EXCERPT PROVIDED -
##########

I mentioned to a local yesterday that the fish here in Costa da Caparica seems more expensive than meat, and he said that that's because I'm buying it in the town center.

He said I need to go to the fish market which is outside of the town because it's about half the price.

That sounds good and I will do it when I cook for friends but since I'm alone I doubt that it's worth it. 

The fish that I bought yesterday cost 5 euros so it's hardly worth traveling somewhere to save 2.50 euros. 

And I don't want to freeze it when there's so much fresh fish here.


----------



## BlackBeardie

canoeman said:


> Majority seabass, dourado , salmon trout farmed we have 2 trout farms local so buy fresh and 2 trout rivers catch very occasionally but getting better with fly on small rivers


Hi Canoeman, 
I don't think that they use either environmentally friendly or sustainable methods as yet either here int UK or Portugal. Current problems are pollutants discharged into sea/river, encouragement of sealice concentrations and the raping of the seas for baitfish. This especially the case for farming seabass ( robalo  ) or the salmon. And the end product is not very good as mentioned by another poster - soft flesh that's not very tasty.

##########

RECORDED INFORMATION -
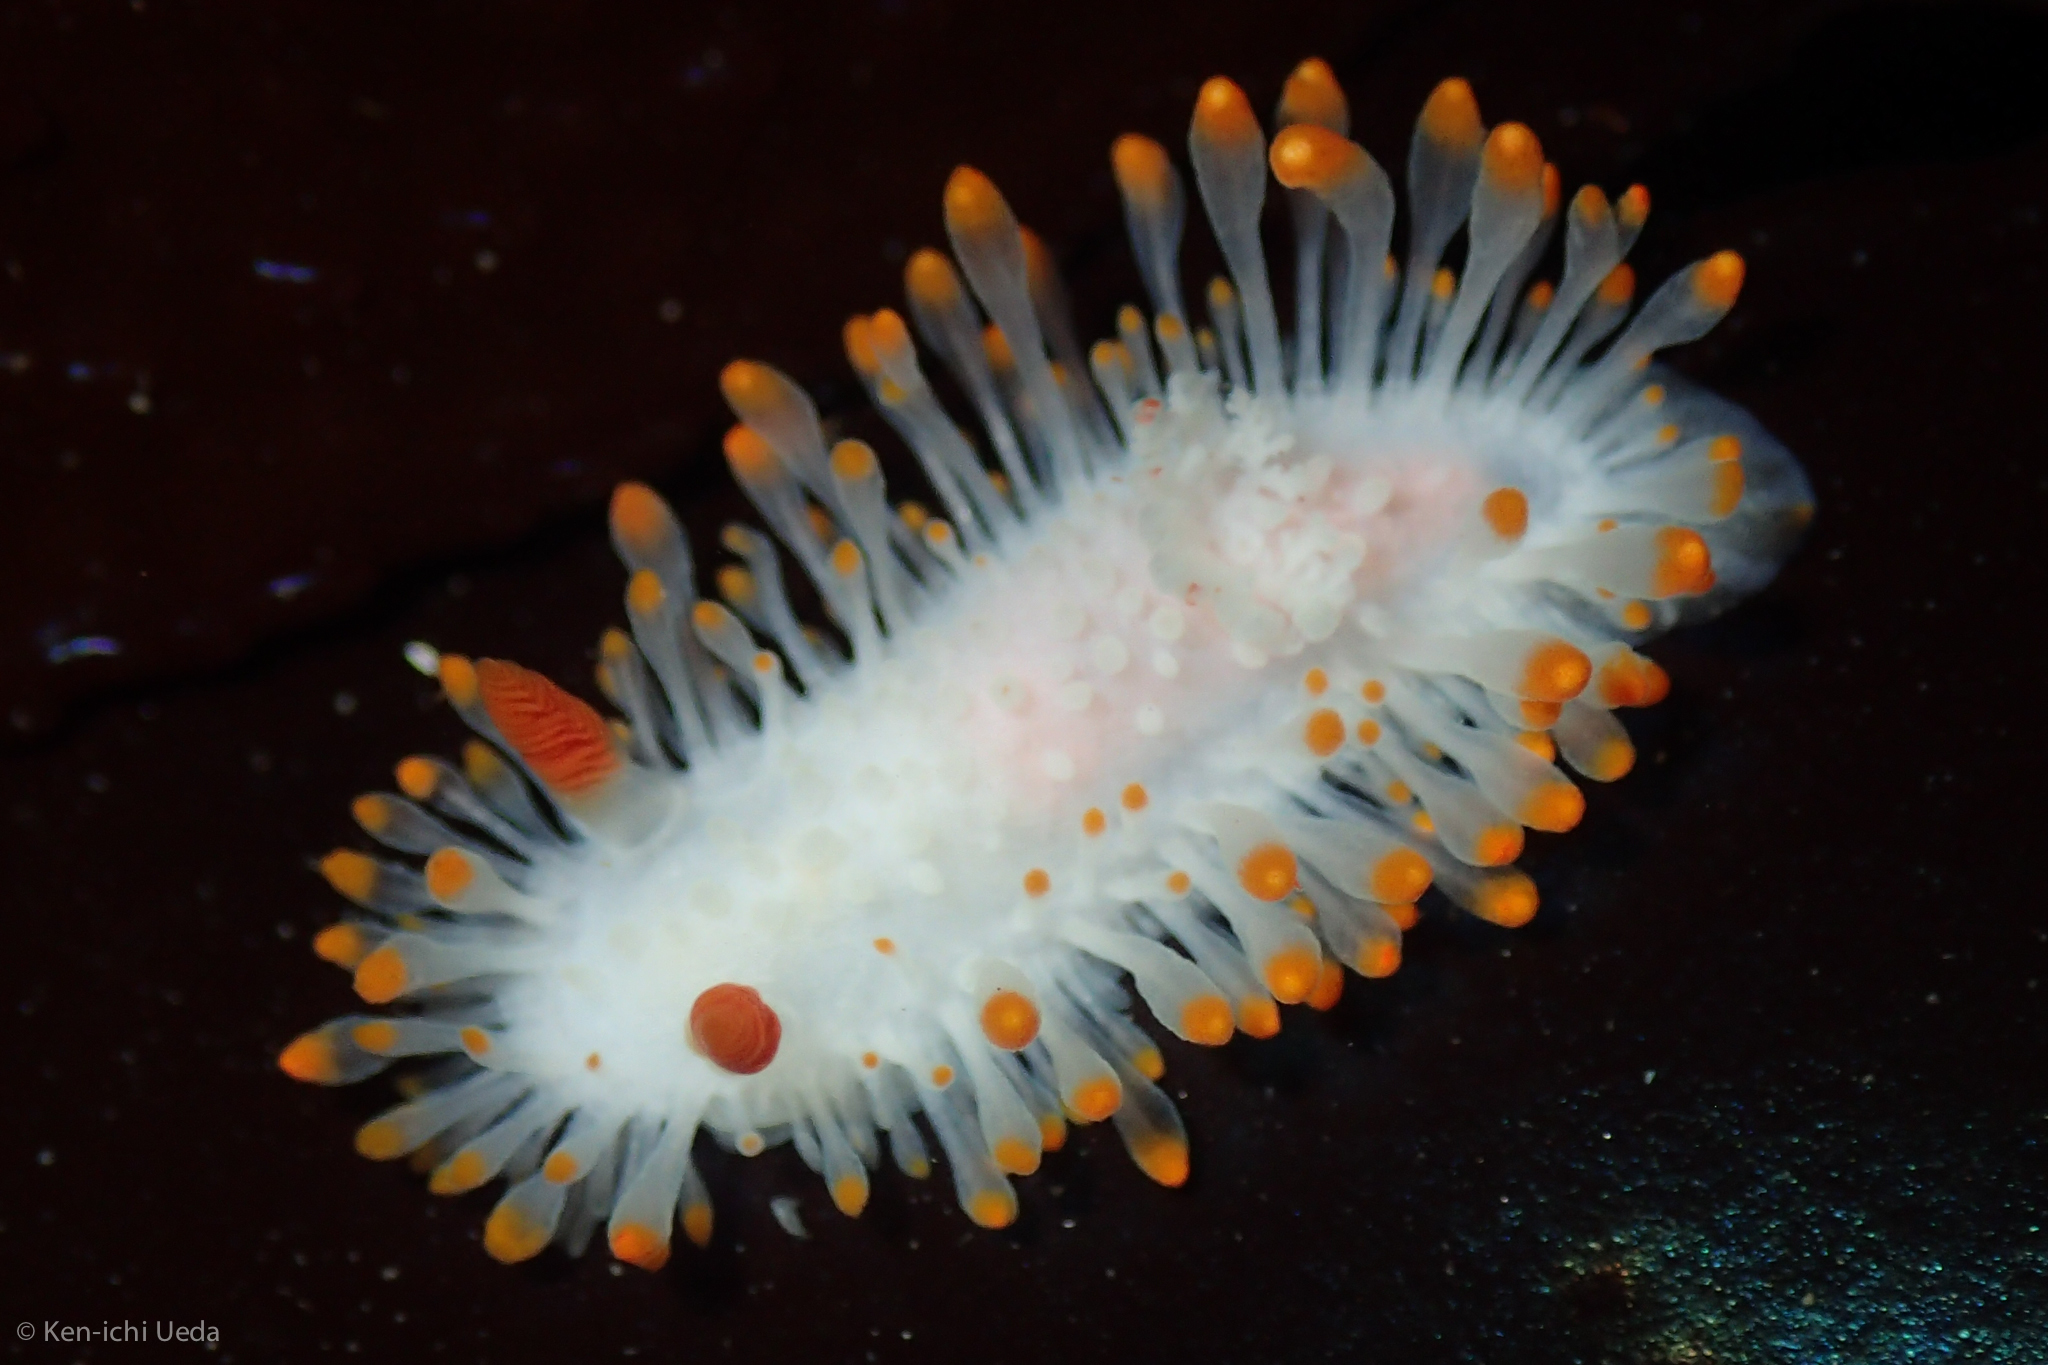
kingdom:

##########

WORK TO DO -
[1] In the forum thread about buying fish in Costa da Caparica, how much cheaper did the local say the fish market outside town is?
[2] Write the next few sentences of the forum thread about buying fish in Costa da Caparica, picking up right after its last sentence.

EXPECTED RESULTS -
[1] About half the price.

[2]
Do you know what fish you get in the river. I was thinking if I buy a small bit of land I's like to stock it with some small/medium size local species that are good to eat.  Apparently, you don't get perch in the rivers of Spain or Portugal for some reason.

Thank you.


----------



## canoeman

Problem when you stock a stretch of river the fish rarely stay there, you'd only be allowed to stock with native species if you could actually get permission in the first place.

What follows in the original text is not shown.